美文网首页
python爬虫-02-scrapy

python爬虫-02-scrapy

作者: 西海岸虎皮猫大人 | 来源:发表于2020-09-19 02:17 被阅读0次

1 概述

使用twisted处理网络通信,异步
更容易构建大规模项目
内置机制被称为选择器,正则 | css | xpath
异步处理速度快
自动调节爬取速度
免费,开源
可生成JSON CSV XML等格式

安装
# 安装Twisted
# 搜索下载.whl文件
# pywin32
pip install pywin32
pip install scrapy
# 创建项目
scrapy startproject a_hello
# 创建爬虫
scrapy genspider baidu baidu.com

# 修改UA

# 执行
scrapy crawl baidu

# 代码方式启动,便于debug
main.py
------------
from scrapy.cmdline import execute

execute('scrapy crawl baidu'.split())
--------------
# 控制台中输出scrapy默认的下载中间件和pipeline
第一行代码
class BaiduSpider(scrapy.Spider):
    name = 'baidu'
    # 允许爬取的域名
    allowed_domains = ['baidu.com']
    start_urls = ['http://baidu.com/']

    # 响应
    def parse(self, response):
        print(response.text)

中文文档:
https://www.osgeo.cn/scrapy/
英文(新):
https://docs.scrapy.org/en/latest/

2 pipeline

pipeline可以对解析的数据进行写文件 | 入库等操作
封装item
items.py

import scrapy

# 封装字段
class MovieItem(scrapy.Item):
    name = scrapy.Field()
    score = scrapy.Field()

推送数据 spiders/maoyan.py

class MaoyanSpider(scrapy.Spider):
    name = 'maoyan'
    allowed_domains = ['maoyao.com']
    start_urls = ['https://maoyan.com/films']

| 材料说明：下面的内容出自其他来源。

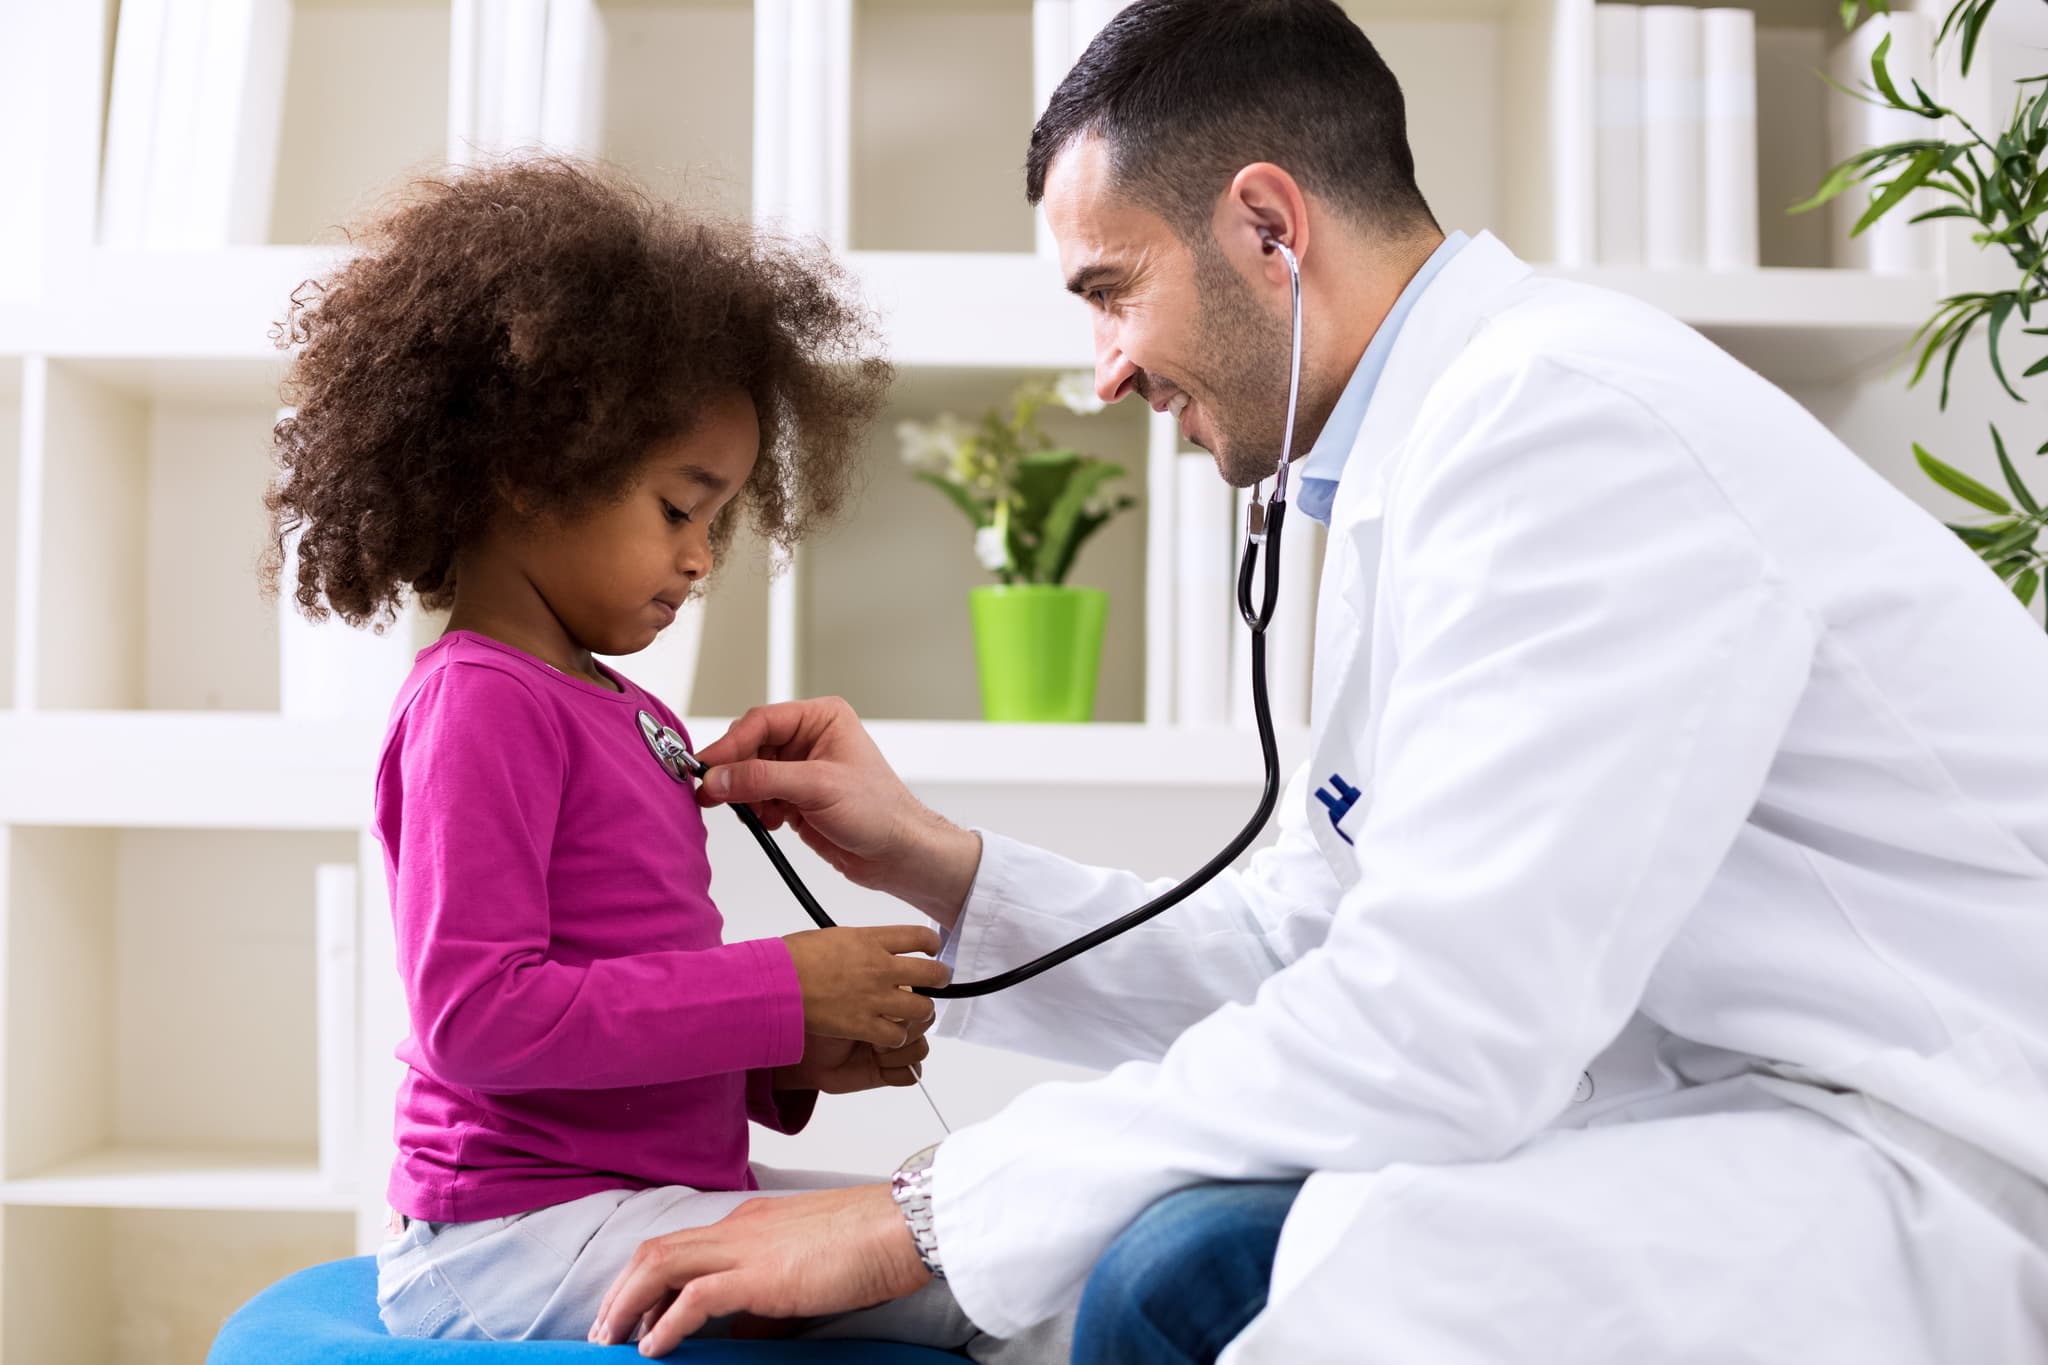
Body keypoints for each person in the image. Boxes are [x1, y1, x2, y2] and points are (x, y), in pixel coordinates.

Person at [588, 2, 2048, 1361]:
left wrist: (917, 1212)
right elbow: (1325, 946)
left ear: (1268, 227)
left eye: (1110, 291)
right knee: (1192, 1251)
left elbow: (1439, 1020)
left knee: (1264, 1265)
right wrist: (950, 872)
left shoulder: (1568, 428)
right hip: (1737, 1115)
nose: (1102, 370)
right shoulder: (1439, 448)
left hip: (1939, 1147)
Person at [263, 159, 1066, 1361]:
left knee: (1015, 1236)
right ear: (533, 468)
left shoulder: (619, 706)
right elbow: (478, 1019)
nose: (701, 558)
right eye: (678, 508)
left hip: (620, 1202)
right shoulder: (478, 704)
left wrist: (782, 1056)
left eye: (720, 519)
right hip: (514, 1236)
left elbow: (614, 1010)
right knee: (999, 1278)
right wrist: (777, 987)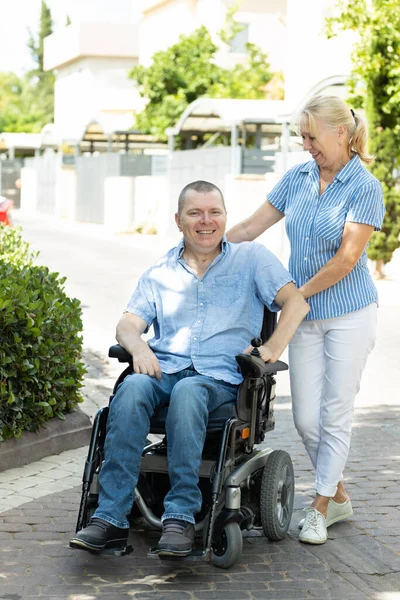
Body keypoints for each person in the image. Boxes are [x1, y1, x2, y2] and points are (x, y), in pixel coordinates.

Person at [70, 180, 309, 556]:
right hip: (165, 370)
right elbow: (128, 324)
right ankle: (110, 518)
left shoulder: (251, 259)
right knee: (131, 388)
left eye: (215, 212)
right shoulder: (160, 271)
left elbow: (295, 304)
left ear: (225, 217)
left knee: (189, 390)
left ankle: (180, 515)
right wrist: (138, 348)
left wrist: (270, 349)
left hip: (220, 382)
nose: (206, 221)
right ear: (179, 220)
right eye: (195, 213)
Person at [227, 95, 385, 545]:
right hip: (305, 315)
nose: (306, 146)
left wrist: (296, 294)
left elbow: (347, 259)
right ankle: (337, 493)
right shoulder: (297, 177)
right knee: (305, 419)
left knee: (334, 412)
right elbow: (251, 228)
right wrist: (206, 243)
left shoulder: (364, 187)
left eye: (312, 136)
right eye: (302, 137)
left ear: (341, 133)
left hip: (350, 313)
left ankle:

    def parse(self, response):
        print(response.text)
        names = response.xpath('//div[@class="channel-detail movie-item-title"]/@title').extract()
        scores_div = response.xpath('//div[@class="channel-detail channel-detail-orange"]')
        scores = []
        for score in scores_div:
            # 只有一个结果推荐使用extract_first,extract[0]可能报错
            scores.append(score.xpath('string(.)').extract_first())
        item = MovieItem()
        for name, score in zip(names, scores):
            # print(name, ":", score)
            # # 推送到pipeline
            # # 只能推送字典和item数据
            # yield {'name':name, 'score':score}

            item['name'] = name
            item['score'] = score

            yield item

pipeline数据处理 pipelines.py

import json

from itemadapter import ItemAdapter

# 数据处理
class AHelloPipeline:
    def open_spider(self, spider):
        self.filename = open('movie.txt', 'w', encoding='utf-8')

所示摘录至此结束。